[Web page edit records]
┄┄┄┄┄┄┄┄┄┄
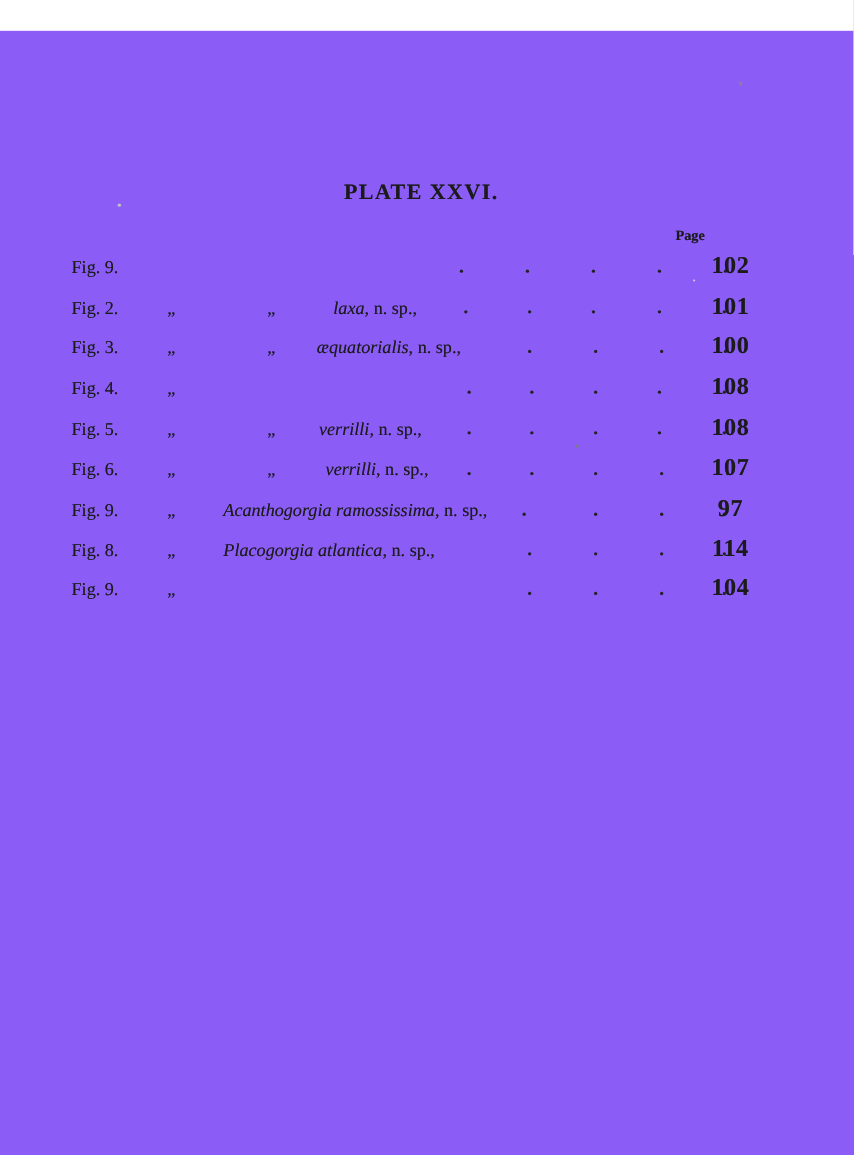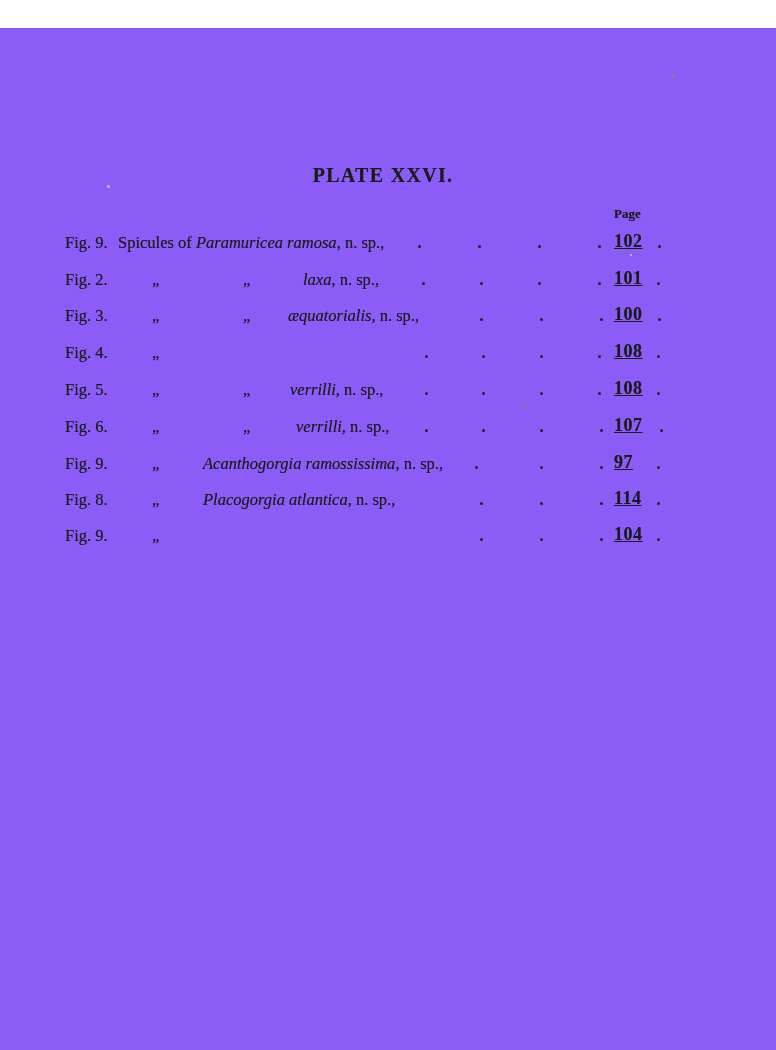--- a/index.html
+++ b/index.html
@@ -55,46 +55,44 @@
     width: 3px;
     height: 3px;
     border-radius: 50%;
     background: #222;
   }
   .pagenum {
     position: absolute;
     top: -2px;
     left: 614px;
     width: 100px;
-    text-align: left;
-    font-size: 18px;
+    text-align: center;
+    font-size: 22px;
     font-weight: 700;
     letter-spacing: 0.5px;
-    text-decoration: underline;
   }
   .speck { position: absolute; border-radius: 50%; }
   .speck.s1 { left: 672px; top: 46px;  width: 3px; height: 4px; background: #8a8a8a; opacity: .75; }
   .speck.s2 { left: 107px; top: 157px; width: 3px; height: 3px; background: #c2c2c2; }
   .speck.s3 { left: 523px; top: 376px; width: 3px; height: 3px; background: #7d7d7d; }
   .speck.s4 { left: 630px; top: 226px; width: 2px; height: 2px; background: #cfcfcf; }
 </style>
 </head>
 <body>
 
 <div class="page">
 
   <h1 class="title">PLATE XXVI.</h1>
 
   <div class="colhead">Page</div>
 
   <div class="row" style="top:205px">
     <span class="fig">Fig. 9.</span>
     <span class="ditto1"></span>
     <span class="ditto2"></span>
-    <span class="entry" style="left:118px"><span class="roman">Spicules of </span><span class="species">Paramuricea ramosa</span><span class="roman">, n. sp.,</span></span>
     <span class="leader">
         <i style="left: 418px;"></i>
         <i style="left: 478px;"></i>
         <i style="left: 538px;"></i>
         <i style="left: 598px;"></i>
         <i style="left: 658px;"></i>
       </span>
     <span class="pagenum">102</span>
   </div>
 

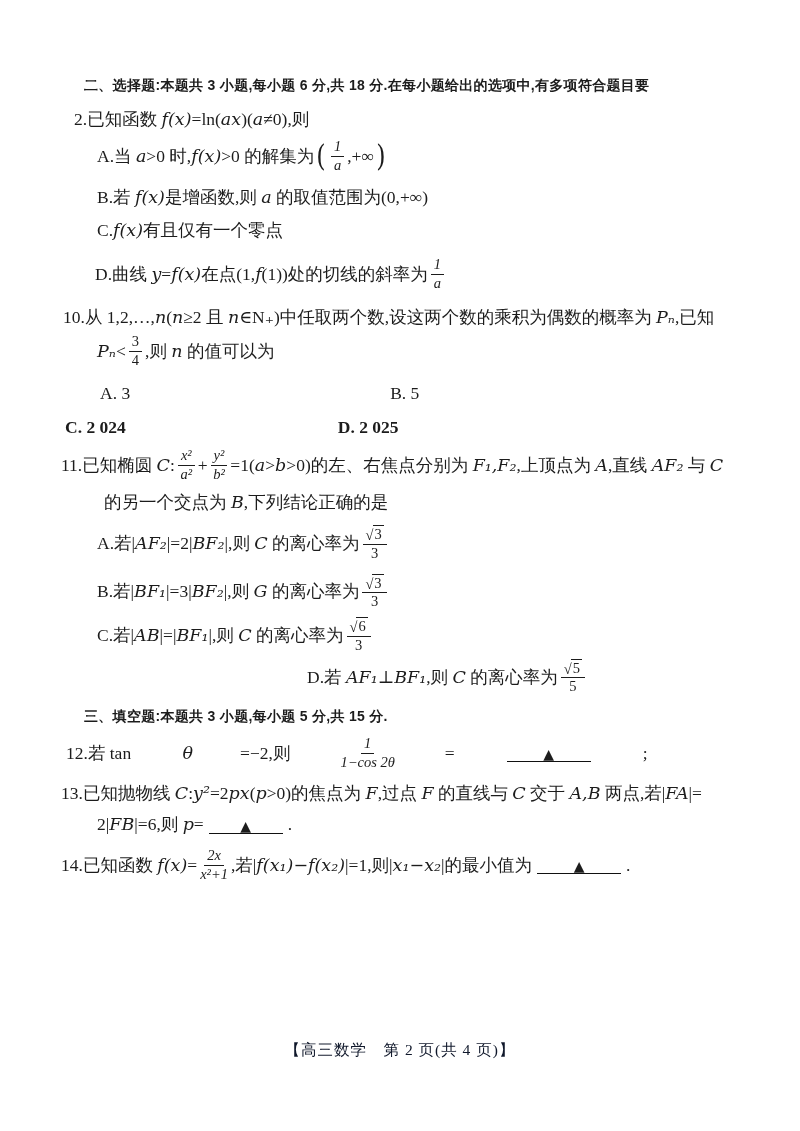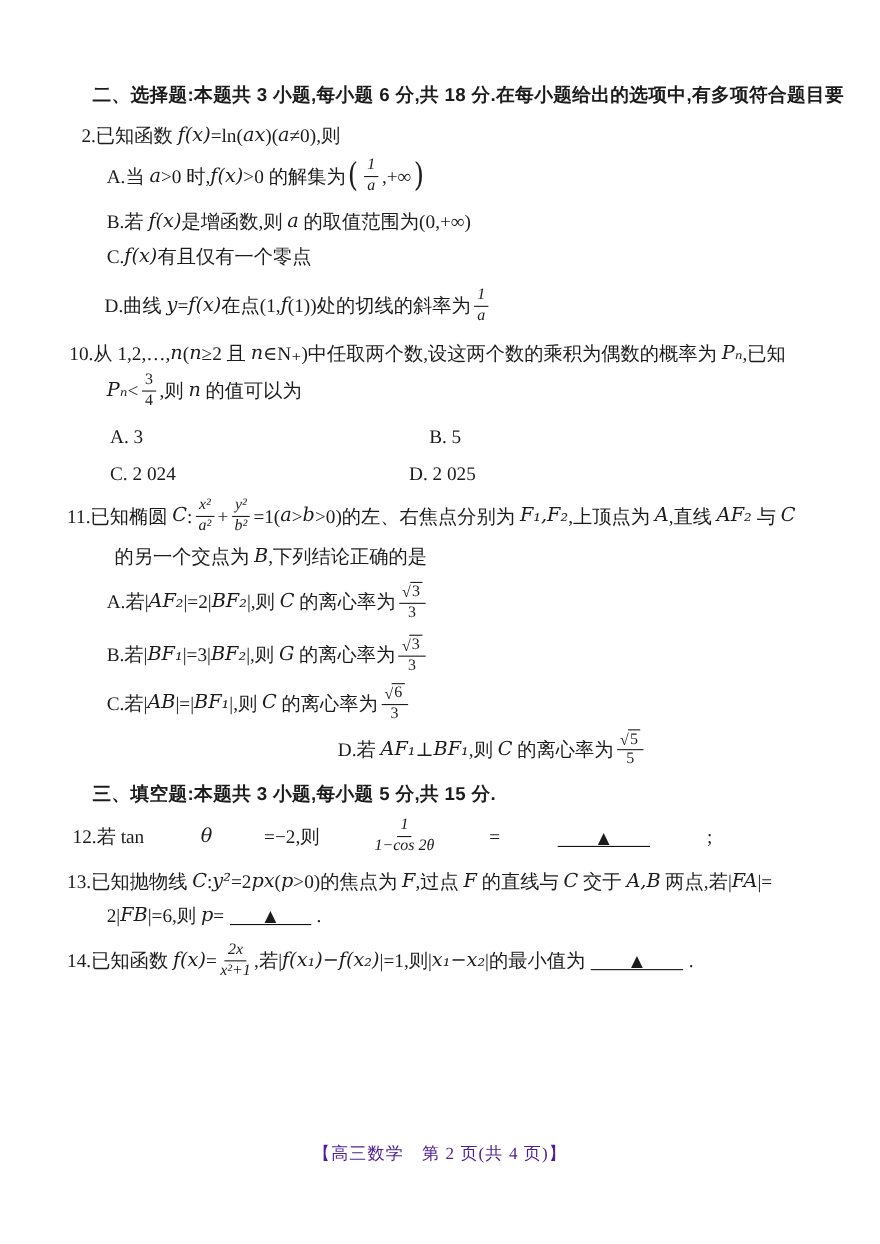--- a/index.html
+++ b/index.html
@@ -8,21 +8,21 @@
     font-family:"Liberation Serif","DejaVu Serif",serif;
     font-size:17.5px;line-height:1.3;
   }
   .page{position:relative;width:800px;height:1131px;overflow:hidden;background:#fff;}
   .line{display:flex;align-items:center;white-space:pre;}
   .zh{white-space:pre;}
   .math{font-family:"DejaVu Serif","Liberation Serif",serif;font-style:italic;white-space:pre;}
   
   .line[data-name^="section-"]{
     font-family:"Liberation Sans","DejaVu Sans",sans-serif;
-    font-weight:700;letter-spacing:.3px;font-size:17px;
+    font-weight:700;letter-spacing:.3px;font-size:14px;
   }
   
   .frac{display:inline-flex;flex-direction:column;align-items:center;vertical-align:middle;
         margin:0 3px;font-size:14.5px;}
   .frac.it{font-style:italic;}
   .frac .num{display:inline-flex;align-items:flex-end;justify-content:center;
              border-bottom:1.2px solid #1c1c1c;padding:0 3px 1px;line-height:1.1;}
   .frac .den{padding-top:1px;line-height:1.1;}
   .rsign{font-style:normal;line-height:1;margin-right:-1px;}
   .rbody{border-top:1.1px solid #1c1c1c;padding:0 2px;line-height:1.15;font-style:normal;}
@@ -38,34 +38,34 @@
   .line[data-name="section-2-header-line-1"]{margin:76px 0 0 84px;}
   .line[data-name="section-2-header-line-2"]{margin:15px 0 0 112px;}
   .line[data-name="q9-head"]{margin:14px 0 0 74px;}
   .line[data-name="q9-option-a"]{margin:8px 0 0 97px;}
   .line[data-name="q9-option-b"]{margin:12px 0 0 97px;}
   .line[data-name="q9-option-c"]{margin:10px 0 0 97px;}
   .line[data-name="q9-option-d"]{margin:16px 0 0 95px;}
   .line[data-name="q10-head"]{margin:14px 0 0 63px;}
   .line[data-name="q10-head-line-2"]{margin:5px 0 0 97px;}
   .line[data-name="q10-options-row-1"]{margin:13px 0 0 100px;}
-  .line[data-name="q10-options-row-2"]{margin:11px 0 0 100px;}
+  .line[data-name="q10-options-row-2"]{margin:11px 0 0 65px;font-weight:bold;}
   .line[data-name="q11-head"]{margin:10px 0 0 61px;}
   .line[data-name="q11-head-line-2"]{margin:8px 0 0 104px;}
   .line[data-name="q11-option-a"]{margin:11px 0 0 97px;}
   .line[data-name="q11-option-b"]{margin:12px 0 0 97px;}
   .line[data-name="q11-option-c"]{margin:7px 0 0 97px;}
   .line[data-name="q11-option-d"]{margin:5px 0 0 95px;justify-content:center;}
   .line[data-name="section-3-header"]{margin:12px 0 0 84px;}
   .line[data-name="q12"]{margin:10px 0 0 66px;gap:47px;}
   .line[data-name="q13-head"]{margin:12px 0 0 61px;}
   .line[data-name="q13-line-2"]{margin:8px 0 0 97px;}
   .line[data-name="q14"]{margin:12px 0 0 61px;}
   .footer{position:absolute;left:0;right:0;top:1040px;text-align:center;
-          font-size:15.5px;color:#4c1d95;letter-spacing:1px;}
+          font-size:15.5px;color:#0f172a;letter-spacing:1px;}
 </style>
 </head>
 <body>
 
 <div class="page" data-name="exam-page">
   <div id="doc" data-name="exam-body">
       <div class="line" data-name="section-2-header-line-1"><span class="zh" data-name="text-run">二、选择题:本题共 3 小题,每小题 6 分,共 18 分.在每小题给出的选项中,有多项符合题目要</span></div>
       <div class="line" data-name="q9-head"><span class="zh" data-name="text-run">2.已知函数 </span><span class="math" data-name="math-run">f(x)</span><span class="zh" data-name="text-run">=ln(</span><span class="math" data-name="math-run">ax</span><span class="zh" data-name="text-run">)(</span><span class="math" data-name="math-run">a</span><span class="zh" data-name="text-run">≠0),则</span></div>
       <div class="line" data-name="q9-option-a"><span class="zh" data-name="text-run">A.当 </span><span class="math" data-name="math-run">a</span><span class="zh" data-name="text-run">&gt;0 时,</span><span class="math" data-name="math-run">f(x)</span><span class="zh" data-name="text-run">&gt;0 的解集为</span><span class="bigp" data-name="big-paren">(</span><span class="frac it" data-name="fraction"><span class="num" data-name="numerator">1</span><span class="den" data-name="denominator">a</span></span><span class="zh" data-name="text-run">,+∞</span><span class="bigp" data-name="big-paren">)</span></div>
       <div class="line" data-name="q9-option-b"><span class="zh" data-name="text-run">B.若 </span><span class="math" data-name="math-run">f(x)</span><span class="zh" data-name="text-run">是增函数,则 </span><span class="math" data-name="math-run">a</span><span class="zh" data-name="text-run"> 的取值范围为(0,+∞)</span></div>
┄┄┄┄┄┄┄┄┄┄
→ ASSIGNED TASK
The task calls for every line of the data to be returned exactly, without pictures.

→ COMPLETED EXERCISE
--- a/index.html
+++ b/index.html
@@ -55,46 +55,44 @@
     width: 3px;
     height: 3px;
     border-radius: 50%;
     background: #222;
   }
   .pagenum {
     position: absolute;
     top: -2px;
     left: 614px;
     width: 100px;
-    text-align: left;
-    font-size: 18px;
+    text-align: center;
+    font-size: 22px;
     font-weight: 700;
     letter-spacing: 0.5px;
-    text-decoration: underline;
   }
   .speck { position: absolute; border-radius: 50%; }
   .speck.s1 { left: 672px; top: 46px;  width: 3px; height: 4px; background: #8a8a8a; opacity: .75; }
   .speck.s2 { left: 107px; top: 157px; width: 3px; height: 3px; background: #c2c2c2; }
   .speck.s3 { left: 523px; top: 376px; width: 3px; height: 3px; background: #7d7d7d; }
   .speck.s4 { left: 630px; top: 226px; width: 2px; height: 2px; background: #cfcfcf; }
 </style>
 </head>
 <body>
 
 <div class="page">
 
   <h1 class="title">PLATE XXVI.</h1>
 
   <div class="colhead">Page</div>
 
   <div class="row" style="top:205px">
     <span class="fig">Fig. 9.</span>
     <span class="ditto1"></span>
     <span class="ditto2"></span>
-    <span class="entry" style="left:118px"><span class="roman">Spicules of </span><span class="species">Paramuricea ramosa</span><span class="roman">, n. sp.,</span></span>
     <span class="leader">
         <i style="left: 418px;"></i>
         <i style="left: 478px;"></i>
         <i style="left: 538px;"></i>
         <i style="left: 598px;"></i>
         <i style="left: 658px;"></i>
       </span>
     <span class="pagenum">102</span>
   </div>
 

--- a/index.html
+++ b/index.html
@@ -8,21 +8,21 @@
     font-family:"Liberation Serif","DejaVu Serif",serif;
     font-size:17.5px;line-height:1.3;
   }
   .page{position:relative;width:800px;height:1131px;overflow:hidden;background:#fff;}
   .line{display:flex;align-items:center;white-space:pre;}
   .zh{white-space:pre;}
   .math{font-family:"DejaVu Serif","Liberation Serif",serif;font-style:italic;white-space:pre;}
   
   .line[data-name^="section-"]{
     font-family:"Liberation Sans","DejaVu Sans",sans-serif;
-    font-weight:700;letter-spacing:.3px;font-size:17px;
+    font-weight:700;letter-spacing:.3px;font-size:14px;
   }
   
   .frac{display:inline-flex;flex-direction:column;align-items:center;vertical-align:middle;
         margin:0 3px;font-size:14.5px;}
   .frac.it{font-style:italic;}
   .frac .num{display:inline-flex;align-items:flex-end;justify-content:center;
              border-bottom:1.2px solid #1c1c1c;padding:0 3px 1px;line-height:1.1;}
   .frac .den{padding-top:1px;line-height:1.1;}
   .rsign{font-style:normal;line-height:1;margin-right:-1px;}
   .rbody{border-top:1.1px solid #1c1c1c;padding:0 2px;line-height:1.15;font-style:normal;}
@@ -38,34 +38,34 @@
   .line[data-name="section-2-header-line-1"]{margin:76px 0 0 84px;}
   .line[data-name="section-2-header-line-2"]{margin:15px 0 0 112px;}
   .line[data-name="q9-head"]{margin:14px 0 0 74px;}
   .line[data-name="q9-option-a"]{margin:8px 0 0 97px;}
   .line[data-name="q9-option-b"]{margin:12px 0 0 97px;}
   .line[data-name="q9-option-c"]{margin:10px 0 0 97px;}
   .line[data-name="q9-option-d"]{margin:16px 0 0 95px;}
   .line[data-name="q10-head"]{margin:14px 0 0 63px;}
   .line[data-name="q10-head-line-2"]{margin:5px 0 0 97px;}
   .line[data-name="q10-options-row-1"]{margin:13px 0 0 100px;}
-  .line[data-name="q10-options-row-2"]{margin:11px 0 0 100px;}
+  .line[data-name="q10-options-row-2"]{margin:11px 0 0 65px;font-weight:bold;}
   .line[data-name="q11-head"]{margin:10px 0 0 61px;}
   .line[data-name="q11-head-line-2"]{margin:8px 0 0 104px;}
   .line[data-name="q11-option-a"]{margin:11px 0 0 97px;}
   .line[data-name="q11-option-b"]{margin:12px 0 0 97px;}
   .line[data-name="q11-option-c"]{margin:7px 0 0 97px;}
   .line[data-name="q11-option-d"]{margin:5px 0 0 95px;justify-content:center;}
   .line[data-name="section-3-header"]{margin:12px 0 0 84px;}
   .line[data-name="q12"]{margin:10px 0 0 66px;gap:47px;}
   .line[data-name="q13-head"]{margin:12px 0 0 61px;}
   .line[data-name="q13-line-2"]{margin:8px 0 0 97px;}
   .line[data-name="q14"]{margin:12px 0 0 61px;}
   .footer{position:absolute;left:0;right:0;top:1040px;text-align:center;
-          font-size:15.5px;color:#4c1d95;letter-spacing:1px;}
+          font-size:15.5px;color:#0f172a;letter-spacing:1px;}
 </style>
 </head>
 <body>
 
 <div class="page" data-name="exam-page">
   <div id="doc" data-name="exam-body">
       <div class="line" data-name="section-2-header-line-1"><span class="zh" data-name="text-run">二、选择题:本题共 3 小题,每小题 6 分,共 18 分.在每小题给出的选项中,有多项符合题目要</span></div>
       <div class="line" data-name="q9-head"><span class="zh" data-name="text-run">2.已知函数 </span><span class="math" data-name="math-run">f(x)</span><span class="zh" data-name="text-run">=ln(</span><span class="math" data-name="math-run">ax</span><span class="zh" data-name="text-run">)(</span><span class="math" data-name="math-run">a</span><span class="zh" data-name="text-run">≠0),则</span></div>
       <div class="line" data-name="q9-option-a"><span class="zh" data-name="text-run">A.当 </span><span class="math" data-name="math-run">a</span><span class="zh" data-name="text-run">&gt;0 时,</span><span class="math" data-name="math-run">f(x)</span><span class="zh" data-name="text-run">&gt;0 的解集为</span><span class="bigp" data-name="big-paren">(</span><span class="frac it" data-name="fraction"><span class="num" data-name="numerator">1</span><span class="den" data-name="denominator">a</span></span><span class="zh" data-name="text-run">,+∞</span><span class="bigp" data-name="big-paren">)</span></div>
       <div class="line" data-name="q9-option-b"><span class="zh" data-name="text-run">B.若 </span><span class="math" data-name="math-run">f(x)</span><span class="zh" data-name="text-run">是增函数,则 </span><span class="math" data-name="math-run">a</span><span class="zh" data-name="text-run"> 的取值范围为(0,+∞)</span></div>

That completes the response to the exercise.